April 5, 2007
Google Launching into the TV Advertising Realm

Google has made a major step forward in moving its adverting system into the television industry this week, through a partnership with Echostar.

Daisy Whitney with TelevisionWeek reported Monday that the company unveiled "its first foray into TV advertising via a partnership to broker ads for satellite provider Echostar that will effectively bring online measurability and accountability to TV ads for the first time."

The purported claim from Google is that their advertising services are meant to coexist with traditional forms of advertising buying but wanted to move that process more toward efficiency. According to the TVWeek story, "The advertiser pays Google and Google shares the revenue with the operator. The advertiser will only pay for impressions delivered." The spots are auctioned off, with the highest bidder winning and paying one penny more than the second highest bidder.

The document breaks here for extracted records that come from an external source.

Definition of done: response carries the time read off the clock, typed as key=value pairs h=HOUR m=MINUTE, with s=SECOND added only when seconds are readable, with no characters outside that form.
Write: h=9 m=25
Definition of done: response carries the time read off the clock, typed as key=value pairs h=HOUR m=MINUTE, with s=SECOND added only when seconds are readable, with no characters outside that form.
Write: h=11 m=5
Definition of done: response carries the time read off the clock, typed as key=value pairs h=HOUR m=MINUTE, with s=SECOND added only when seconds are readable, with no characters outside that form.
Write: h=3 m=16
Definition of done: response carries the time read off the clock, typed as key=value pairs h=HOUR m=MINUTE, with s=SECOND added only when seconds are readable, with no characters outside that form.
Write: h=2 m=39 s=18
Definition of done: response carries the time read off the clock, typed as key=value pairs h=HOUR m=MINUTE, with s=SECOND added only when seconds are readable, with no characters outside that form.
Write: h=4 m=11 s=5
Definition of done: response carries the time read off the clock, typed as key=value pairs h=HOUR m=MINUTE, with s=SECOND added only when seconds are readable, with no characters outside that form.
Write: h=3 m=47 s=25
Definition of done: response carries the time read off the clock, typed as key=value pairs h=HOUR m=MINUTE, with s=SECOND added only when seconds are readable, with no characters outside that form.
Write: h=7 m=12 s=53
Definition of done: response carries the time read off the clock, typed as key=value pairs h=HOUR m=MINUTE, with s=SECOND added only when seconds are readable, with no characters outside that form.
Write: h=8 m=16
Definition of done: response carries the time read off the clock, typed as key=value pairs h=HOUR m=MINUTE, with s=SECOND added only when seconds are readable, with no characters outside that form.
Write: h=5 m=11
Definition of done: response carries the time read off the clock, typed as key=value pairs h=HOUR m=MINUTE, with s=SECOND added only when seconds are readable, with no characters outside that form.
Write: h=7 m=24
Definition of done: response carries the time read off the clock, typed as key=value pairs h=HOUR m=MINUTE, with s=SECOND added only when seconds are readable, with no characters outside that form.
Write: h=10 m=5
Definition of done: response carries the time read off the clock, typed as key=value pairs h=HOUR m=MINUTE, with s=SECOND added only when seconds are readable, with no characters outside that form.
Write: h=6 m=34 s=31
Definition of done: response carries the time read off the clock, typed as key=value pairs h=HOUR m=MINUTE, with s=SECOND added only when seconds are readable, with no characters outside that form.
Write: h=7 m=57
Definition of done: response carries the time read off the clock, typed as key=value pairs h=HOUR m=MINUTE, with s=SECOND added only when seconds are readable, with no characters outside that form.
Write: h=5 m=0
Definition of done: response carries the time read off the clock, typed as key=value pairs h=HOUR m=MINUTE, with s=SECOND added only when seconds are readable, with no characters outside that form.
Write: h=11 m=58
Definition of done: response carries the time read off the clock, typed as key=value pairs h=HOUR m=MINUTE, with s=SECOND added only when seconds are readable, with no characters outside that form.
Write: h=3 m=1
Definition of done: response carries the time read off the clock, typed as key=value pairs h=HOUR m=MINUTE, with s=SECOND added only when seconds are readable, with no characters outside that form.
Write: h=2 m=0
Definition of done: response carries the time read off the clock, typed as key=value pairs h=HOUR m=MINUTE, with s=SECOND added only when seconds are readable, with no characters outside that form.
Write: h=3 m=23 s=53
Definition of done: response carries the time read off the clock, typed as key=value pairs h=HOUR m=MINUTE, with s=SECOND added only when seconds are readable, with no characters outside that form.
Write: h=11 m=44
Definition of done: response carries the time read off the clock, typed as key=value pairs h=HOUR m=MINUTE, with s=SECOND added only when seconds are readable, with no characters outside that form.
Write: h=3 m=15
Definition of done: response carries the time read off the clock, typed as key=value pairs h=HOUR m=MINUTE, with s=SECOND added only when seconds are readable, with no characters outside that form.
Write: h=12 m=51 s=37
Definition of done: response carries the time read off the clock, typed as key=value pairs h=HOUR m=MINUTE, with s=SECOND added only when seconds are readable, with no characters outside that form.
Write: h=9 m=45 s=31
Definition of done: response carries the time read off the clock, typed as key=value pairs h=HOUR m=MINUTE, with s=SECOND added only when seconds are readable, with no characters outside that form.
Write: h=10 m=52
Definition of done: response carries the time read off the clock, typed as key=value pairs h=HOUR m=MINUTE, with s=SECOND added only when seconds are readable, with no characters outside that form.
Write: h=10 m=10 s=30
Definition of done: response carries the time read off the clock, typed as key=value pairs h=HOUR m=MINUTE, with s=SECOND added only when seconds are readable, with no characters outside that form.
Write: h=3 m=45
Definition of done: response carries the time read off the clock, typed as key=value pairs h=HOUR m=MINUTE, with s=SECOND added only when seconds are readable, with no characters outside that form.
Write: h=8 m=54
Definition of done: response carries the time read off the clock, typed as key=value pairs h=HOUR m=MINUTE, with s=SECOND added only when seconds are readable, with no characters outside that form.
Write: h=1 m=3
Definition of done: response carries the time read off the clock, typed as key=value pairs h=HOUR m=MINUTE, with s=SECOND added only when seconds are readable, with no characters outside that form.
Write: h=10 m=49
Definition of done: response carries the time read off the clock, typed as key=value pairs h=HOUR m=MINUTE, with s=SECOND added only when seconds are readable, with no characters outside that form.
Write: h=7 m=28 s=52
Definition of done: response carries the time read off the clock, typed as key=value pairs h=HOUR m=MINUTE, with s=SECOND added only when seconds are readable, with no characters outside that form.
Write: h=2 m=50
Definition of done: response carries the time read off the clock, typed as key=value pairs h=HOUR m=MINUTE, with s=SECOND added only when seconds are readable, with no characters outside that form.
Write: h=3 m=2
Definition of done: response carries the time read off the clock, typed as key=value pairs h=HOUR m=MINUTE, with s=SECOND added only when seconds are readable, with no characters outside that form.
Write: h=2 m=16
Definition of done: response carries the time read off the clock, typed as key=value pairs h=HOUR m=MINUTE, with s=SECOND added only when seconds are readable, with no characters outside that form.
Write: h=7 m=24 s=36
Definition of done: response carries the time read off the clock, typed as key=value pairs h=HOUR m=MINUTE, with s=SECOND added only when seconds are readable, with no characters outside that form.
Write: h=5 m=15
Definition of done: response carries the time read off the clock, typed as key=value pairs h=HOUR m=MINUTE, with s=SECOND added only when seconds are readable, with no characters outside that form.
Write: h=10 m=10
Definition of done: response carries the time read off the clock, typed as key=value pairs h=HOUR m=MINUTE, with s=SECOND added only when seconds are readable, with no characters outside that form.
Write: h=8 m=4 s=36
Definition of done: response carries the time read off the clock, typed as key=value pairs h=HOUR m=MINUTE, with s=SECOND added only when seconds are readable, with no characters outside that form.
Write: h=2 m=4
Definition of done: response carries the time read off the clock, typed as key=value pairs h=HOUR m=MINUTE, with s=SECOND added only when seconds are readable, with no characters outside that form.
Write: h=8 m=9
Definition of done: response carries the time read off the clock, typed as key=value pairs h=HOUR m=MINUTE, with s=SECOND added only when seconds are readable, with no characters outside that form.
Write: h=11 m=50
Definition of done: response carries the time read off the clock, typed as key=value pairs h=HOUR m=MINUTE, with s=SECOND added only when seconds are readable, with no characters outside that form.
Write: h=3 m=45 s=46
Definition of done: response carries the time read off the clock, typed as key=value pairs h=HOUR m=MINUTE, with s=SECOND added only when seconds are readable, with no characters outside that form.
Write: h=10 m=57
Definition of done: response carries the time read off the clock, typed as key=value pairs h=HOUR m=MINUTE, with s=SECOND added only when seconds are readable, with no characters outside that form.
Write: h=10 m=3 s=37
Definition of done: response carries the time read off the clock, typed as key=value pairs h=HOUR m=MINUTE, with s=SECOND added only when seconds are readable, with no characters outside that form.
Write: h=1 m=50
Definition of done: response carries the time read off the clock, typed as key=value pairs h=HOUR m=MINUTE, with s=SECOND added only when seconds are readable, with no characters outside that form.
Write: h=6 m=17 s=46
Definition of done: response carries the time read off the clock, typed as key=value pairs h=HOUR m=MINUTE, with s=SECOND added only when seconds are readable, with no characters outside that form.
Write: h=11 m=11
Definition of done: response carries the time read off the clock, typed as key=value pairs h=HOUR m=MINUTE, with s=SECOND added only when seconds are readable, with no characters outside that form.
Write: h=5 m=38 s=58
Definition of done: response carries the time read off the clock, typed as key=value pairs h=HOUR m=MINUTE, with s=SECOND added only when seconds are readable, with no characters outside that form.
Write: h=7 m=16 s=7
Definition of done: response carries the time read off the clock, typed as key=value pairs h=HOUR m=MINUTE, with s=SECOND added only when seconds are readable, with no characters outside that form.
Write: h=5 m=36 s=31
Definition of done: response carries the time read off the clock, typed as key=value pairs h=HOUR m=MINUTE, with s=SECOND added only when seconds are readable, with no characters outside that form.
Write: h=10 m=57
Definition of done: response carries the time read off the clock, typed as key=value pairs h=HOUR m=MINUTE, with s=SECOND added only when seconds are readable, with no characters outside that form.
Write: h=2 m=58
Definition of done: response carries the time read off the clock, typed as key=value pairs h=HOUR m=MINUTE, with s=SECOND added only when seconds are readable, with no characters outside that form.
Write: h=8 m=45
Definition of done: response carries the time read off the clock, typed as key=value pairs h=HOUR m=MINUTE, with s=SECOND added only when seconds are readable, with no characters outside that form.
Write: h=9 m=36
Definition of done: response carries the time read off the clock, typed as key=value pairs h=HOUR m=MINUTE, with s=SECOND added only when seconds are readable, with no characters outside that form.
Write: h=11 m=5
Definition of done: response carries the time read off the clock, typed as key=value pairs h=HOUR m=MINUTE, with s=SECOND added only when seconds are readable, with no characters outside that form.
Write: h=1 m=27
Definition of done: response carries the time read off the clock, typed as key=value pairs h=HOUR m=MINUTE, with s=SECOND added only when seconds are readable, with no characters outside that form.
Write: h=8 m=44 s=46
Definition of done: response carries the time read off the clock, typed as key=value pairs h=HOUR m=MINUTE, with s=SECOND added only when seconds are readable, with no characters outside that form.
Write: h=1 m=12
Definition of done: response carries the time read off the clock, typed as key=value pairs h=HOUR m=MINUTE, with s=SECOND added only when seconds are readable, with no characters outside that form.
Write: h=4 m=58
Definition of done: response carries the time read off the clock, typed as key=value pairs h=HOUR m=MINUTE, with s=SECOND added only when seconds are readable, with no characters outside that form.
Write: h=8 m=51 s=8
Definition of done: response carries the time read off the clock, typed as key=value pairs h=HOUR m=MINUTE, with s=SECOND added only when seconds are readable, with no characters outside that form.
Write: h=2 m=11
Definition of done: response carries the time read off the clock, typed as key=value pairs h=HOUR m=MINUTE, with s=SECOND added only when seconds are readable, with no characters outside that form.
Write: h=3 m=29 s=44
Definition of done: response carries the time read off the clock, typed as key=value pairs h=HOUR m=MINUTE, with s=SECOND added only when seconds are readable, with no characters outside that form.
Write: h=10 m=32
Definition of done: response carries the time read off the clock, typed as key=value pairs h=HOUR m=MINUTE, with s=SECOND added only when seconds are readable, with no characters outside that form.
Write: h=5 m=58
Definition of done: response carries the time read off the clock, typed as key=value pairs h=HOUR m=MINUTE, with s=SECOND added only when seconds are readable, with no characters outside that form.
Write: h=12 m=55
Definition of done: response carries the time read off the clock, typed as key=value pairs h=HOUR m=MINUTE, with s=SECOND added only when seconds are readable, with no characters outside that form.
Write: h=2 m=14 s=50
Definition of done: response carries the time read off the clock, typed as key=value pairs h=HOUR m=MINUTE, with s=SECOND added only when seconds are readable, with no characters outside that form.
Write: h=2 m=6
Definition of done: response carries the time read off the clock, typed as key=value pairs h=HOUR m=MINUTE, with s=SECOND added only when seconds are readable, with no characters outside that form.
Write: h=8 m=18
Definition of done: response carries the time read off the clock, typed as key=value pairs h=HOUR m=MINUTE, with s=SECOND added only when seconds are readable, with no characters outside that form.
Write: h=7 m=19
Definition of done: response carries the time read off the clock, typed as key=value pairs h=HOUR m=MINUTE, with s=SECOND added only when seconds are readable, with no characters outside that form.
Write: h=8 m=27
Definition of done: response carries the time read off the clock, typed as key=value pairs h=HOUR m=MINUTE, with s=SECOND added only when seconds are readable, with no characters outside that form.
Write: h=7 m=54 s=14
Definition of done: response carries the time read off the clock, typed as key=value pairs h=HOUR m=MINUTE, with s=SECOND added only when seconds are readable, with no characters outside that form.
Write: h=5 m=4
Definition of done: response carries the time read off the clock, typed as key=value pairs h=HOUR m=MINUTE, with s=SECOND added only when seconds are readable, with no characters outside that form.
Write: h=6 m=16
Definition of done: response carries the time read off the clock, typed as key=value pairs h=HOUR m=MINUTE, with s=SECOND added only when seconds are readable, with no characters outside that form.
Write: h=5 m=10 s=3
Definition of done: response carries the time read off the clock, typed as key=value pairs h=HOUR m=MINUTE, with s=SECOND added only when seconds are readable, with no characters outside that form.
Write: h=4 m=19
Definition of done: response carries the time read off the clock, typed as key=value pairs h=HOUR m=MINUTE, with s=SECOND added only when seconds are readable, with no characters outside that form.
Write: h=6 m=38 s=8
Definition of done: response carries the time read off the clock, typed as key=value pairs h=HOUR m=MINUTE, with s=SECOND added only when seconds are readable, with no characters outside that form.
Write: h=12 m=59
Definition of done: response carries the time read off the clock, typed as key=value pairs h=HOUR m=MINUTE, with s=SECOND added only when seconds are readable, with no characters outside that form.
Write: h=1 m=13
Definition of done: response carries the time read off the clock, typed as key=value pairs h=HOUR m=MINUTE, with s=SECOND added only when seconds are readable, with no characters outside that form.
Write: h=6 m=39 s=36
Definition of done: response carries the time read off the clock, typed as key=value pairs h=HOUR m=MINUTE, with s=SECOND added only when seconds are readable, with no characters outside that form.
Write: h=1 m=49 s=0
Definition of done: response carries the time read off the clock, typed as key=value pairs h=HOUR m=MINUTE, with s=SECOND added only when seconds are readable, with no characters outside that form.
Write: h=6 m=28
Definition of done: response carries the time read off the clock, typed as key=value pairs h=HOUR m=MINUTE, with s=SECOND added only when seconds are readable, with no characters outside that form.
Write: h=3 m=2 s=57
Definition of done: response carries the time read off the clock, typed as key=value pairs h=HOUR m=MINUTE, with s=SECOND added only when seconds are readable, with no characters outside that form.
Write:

Google will then use Echostar's ability to measure commercial viewing second-by-second to show exactly how that commercial fared, focusing on the individual commercial rather than the rating for the show it airs in conjunction with.

Contrast this plan with the constant bickering over Nielsen commercial ratings.

The Google announcement emphasizes that the new process will give viewers ads more relevant to what they want to see, make advertising more accountable for its dollars, bring more advertisers to television, and create a more efficient model overall. "With Google TV ads, the entire process is automated--from planning the campaign to uploading and serving the ad to reporting on its effectiveness."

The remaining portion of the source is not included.